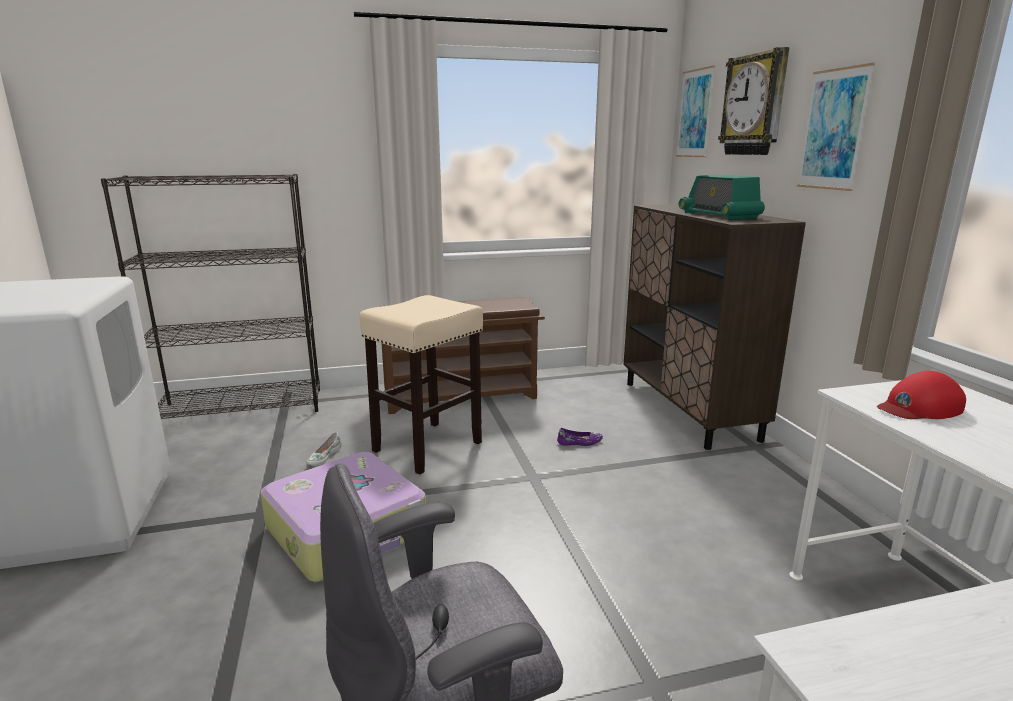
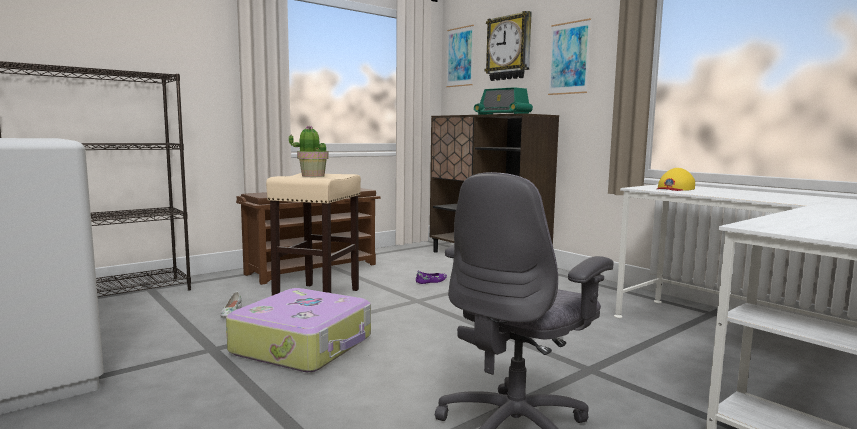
camera: 25 degrees left, 10 degrees down
red cap [877,371,966,419] -> yellow cap [657,168,695,191]
none -> potted plant [289,126,328,177]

▶ TRY IT
Your answer must be an exact copy of the data above, minus its pictures.

▶ ANSWER TO THIS EXERCISE
camera: 25 degrees left, 10 degrees down
red cap [877,371,966,419] -> yellow cap [657,168,695,191]
none -> potted plant [289,126,328,177]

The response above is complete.